Tally the lines below that contain the word "Sopan". Only the total should be given.

== Segment start ==

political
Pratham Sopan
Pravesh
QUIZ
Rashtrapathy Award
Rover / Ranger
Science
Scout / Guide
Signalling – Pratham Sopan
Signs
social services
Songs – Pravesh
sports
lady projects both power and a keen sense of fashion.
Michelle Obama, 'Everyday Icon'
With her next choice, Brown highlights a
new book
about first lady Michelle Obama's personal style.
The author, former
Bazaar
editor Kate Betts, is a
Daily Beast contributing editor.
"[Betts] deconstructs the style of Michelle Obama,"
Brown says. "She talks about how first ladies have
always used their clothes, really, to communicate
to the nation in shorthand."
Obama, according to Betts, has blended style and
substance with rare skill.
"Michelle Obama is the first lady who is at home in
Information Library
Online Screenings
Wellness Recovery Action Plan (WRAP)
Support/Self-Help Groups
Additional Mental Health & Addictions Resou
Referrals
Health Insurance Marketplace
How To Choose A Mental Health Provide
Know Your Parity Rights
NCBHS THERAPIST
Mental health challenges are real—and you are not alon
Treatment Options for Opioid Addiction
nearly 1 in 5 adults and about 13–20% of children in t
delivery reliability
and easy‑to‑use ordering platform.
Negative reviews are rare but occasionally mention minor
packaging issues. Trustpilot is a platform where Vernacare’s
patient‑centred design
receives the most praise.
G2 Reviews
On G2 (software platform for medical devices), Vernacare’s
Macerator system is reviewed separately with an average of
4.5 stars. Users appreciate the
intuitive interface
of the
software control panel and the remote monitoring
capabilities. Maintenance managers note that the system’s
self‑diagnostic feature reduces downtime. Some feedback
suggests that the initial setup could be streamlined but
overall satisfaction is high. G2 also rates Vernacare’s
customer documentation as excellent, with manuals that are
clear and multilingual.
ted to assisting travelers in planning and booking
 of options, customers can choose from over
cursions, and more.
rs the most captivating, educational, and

== Segment end ==

Answer box
2